A él no le gustaba pensar en su pasado. Ahora era distinto, era fuerte y había aprendido a cuidar de sí mismo y a no necesitar a nadie.

– ¿Por qué no te has casado? Tiene que haber habido alguna mujer en tu vida.

– Muchas, pero no soy la clase de hombre que busca sentar la cabeza.

– Todos queremos pertenecer a algo o a alguien…

– Yo no necesito a nadie.

– Es una buena frase, pero no te creo.

Zara sonrió mientras hablaba. Una sonrisa preciosa que lo hizo pensar en besarla. Aquella noche llevaba puesto un vestido de gasa muy sencillo que le realzaba las curvas. Se le habían deslizado las gafas casi hasta la punta de la nariz y Rafe se moría de ganas de quitárselas para tocarle la cara. Quería acercarse a ella, acariciarla, abrazarla. No sólo porque la deseaba sexualmente, sino porque sentía algo más.

– ¿Y no te adoptó ninguna familia? -preguntó Zara.

– Era demasiado grande y, al parecer, no muy guapo.

– Eso no me lo creo. Seguro que eras un niño adorable.

Él había sido silencioso y retraído. Una familia se había mostrado interesada cuando tenía ocho años y había ido a pasar algunos días con ellos. Tenía tanto miedo de hacer algo mal que estaba casi paralizado. Al final del tercer día, lo llevaron al orfanato y ya no volvió a saber de ellos. Después de esa experiencia, dejó de soñar con tener una familia.

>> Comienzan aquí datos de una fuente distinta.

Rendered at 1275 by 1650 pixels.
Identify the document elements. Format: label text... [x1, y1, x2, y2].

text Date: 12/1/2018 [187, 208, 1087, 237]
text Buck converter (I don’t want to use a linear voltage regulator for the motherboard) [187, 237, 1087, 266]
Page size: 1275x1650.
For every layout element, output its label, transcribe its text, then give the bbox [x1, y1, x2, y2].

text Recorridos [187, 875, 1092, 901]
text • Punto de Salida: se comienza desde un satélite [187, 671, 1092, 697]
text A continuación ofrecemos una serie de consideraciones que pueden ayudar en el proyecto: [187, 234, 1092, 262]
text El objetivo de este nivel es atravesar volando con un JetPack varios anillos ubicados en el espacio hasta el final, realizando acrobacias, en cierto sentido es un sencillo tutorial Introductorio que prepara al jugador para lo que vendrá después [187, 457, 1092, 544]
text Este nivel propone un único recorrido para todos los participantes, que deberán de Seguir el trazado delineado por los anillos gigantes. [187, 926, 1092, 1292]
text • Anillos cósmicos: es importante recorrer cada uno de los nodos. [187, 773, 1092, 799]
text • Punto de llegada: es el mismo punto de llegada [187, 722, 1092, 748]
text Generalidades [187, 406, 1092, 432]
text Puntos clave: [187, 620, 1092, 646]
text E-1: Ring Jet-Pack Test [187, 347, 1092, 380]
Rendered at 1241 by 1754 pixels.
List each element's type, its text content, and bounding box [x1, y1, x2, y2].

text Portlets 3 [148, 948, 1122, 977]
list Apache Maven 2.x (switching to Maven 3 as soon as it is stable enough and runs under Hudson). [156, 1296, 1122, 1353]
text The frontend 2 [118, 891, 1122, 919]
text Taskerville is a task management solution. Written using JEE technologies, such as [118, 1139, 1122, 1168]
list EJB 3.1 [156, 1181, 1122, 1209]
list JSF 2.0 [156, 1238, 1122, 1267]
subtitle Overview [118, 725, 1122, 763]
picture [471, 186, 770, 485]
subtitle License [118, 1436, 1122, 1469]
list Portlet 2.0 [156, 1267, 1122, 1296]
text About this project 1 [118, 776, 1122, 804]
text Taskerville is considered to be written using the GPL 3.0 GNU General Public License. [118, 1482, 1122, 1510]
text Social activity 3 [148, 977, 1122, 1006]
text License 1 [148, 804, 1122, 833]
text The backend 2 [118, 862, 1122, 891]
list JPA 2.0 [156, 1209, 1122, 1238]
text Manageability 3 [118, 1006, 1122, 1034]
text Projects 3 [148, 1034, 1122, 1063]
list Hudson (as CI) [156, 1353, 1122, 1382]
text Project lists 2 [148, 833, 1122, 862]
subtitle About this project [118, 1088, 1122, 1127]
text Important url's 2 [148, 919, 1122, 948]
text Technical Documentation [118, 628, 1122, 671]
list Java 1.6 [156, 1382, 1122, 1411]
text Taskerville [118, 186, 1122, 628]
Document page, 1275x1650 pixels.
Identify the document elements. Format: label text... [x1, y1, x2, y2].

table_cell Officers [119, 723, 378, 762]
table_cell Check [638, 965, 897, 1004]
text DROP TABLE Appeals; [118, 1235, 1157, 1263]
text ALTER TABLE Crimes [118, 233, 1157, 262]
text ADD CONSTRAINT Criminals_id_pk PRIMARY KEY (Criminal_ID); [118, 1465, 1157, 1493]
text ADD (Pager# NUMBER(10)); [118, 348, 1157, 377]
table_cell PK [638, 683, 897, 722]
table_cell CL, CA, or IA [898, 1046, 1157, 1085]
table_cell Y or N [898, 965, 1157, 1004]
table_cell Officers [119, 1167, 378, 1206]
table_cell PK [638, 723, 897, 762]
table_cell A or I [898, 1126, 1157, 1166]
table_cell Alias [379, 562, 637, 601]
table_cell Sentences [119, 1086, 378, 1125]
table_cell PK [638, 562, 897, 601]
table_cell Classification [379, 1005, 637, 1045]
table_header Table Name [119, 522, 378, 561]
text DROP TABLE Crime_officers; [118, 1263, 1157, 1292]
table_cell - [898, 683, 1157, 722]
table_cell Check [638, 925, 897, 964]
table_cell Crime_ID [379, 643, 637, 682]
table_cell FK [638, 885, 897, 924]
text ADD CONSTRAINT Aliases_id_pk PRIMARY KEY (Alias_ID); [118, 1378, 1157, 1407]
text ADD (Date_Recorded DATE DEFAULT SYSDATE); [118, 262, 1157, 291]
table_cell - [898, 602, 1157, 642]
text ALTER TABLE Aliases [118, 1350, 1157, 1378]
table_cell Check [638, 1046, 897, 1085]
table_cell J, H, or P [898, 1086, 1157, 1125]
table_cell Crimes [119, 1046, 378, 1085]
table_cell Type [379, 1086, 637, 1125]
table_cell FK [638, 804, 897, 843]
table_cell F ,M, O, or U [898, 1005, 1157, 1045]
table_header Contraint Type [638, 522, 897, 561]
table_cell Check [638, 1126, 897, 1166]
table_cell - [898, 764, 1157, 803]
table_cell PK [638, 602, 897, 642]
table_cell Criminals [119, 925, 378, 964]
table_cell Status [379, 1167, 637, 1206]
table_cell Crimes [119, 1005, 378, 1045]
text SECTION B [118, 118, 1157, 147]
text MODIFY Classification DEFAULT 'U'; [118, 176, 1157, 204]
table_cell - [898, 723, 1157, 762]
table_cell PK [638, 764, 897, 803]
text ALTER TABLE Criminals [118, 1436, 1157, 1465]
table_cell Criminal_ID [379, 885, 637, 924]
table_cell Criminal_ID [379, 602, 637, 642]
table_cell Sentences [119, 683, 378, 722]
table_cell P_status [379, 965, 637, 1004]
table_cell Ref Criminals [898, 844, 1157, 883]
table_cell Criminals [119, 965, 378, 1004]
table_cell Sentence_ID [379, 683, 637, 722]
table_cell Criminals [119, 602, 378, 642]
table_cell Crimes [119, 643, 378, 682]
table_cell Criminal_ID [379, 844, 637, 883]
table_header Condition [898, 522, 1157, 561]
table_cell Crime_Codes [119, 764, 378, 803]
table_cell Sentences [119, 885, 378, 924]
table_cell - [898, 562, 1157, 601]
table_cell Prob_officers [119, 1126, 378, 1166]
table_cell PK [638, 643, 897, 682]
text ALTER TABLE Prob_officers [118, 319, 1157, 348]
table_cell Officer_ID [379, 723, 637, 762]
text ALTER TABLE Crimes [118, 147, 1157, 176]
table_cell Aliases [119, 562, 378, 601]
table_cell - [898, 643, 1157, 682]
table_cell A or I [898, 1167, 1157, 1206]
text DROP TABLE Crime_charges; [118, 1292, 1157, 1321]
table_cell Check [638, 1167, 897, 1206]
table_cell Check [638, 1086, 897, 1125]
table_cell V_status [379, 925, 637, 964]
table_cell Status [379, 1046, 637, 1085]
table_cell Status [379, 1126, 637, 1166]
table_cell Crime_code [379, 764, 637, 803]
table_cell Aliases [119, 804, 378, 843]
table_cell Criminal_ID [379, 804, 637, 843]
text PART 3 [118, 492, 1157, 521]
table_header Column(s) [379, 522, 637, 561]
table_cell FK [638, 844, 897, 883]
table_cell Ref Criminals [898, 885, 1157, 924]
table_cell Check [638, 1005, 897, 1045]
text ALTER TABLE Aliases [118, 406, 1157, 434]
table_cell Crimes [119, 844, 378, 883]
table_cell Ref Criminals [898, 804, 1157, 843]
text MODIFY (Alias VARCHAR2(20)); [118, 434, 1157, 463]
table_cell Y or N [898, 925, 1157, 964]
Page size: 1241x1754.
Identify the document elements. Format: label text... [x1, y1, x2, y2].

– No trates de convertirme en lo que no soy -le dijo a Zara-. No voy a cambiar por desear más o menos algo. Soy un canalla de corazón frío al que no le interesa tener un hogar. Mi casa es el lugar en el que duermo cada noche, sea dónde sea y por el tiempo que sea. No necesito más.

– No te creo ni creo que realmente pienses lo que estás diciendo. Piensas que es más fácil estar solo, pero en el fondo, quieres lo mismo que queremos todos. La necesidad de pertenencia es algo universal.

Rafe no estaba de acuerdo con ella, pero sabía que no podría convencerla de que estaba equivocada.

– No me conviertas en héroe, Zara. Me gustas y te deseo, pero jamás seré el hombre que te haga feliz.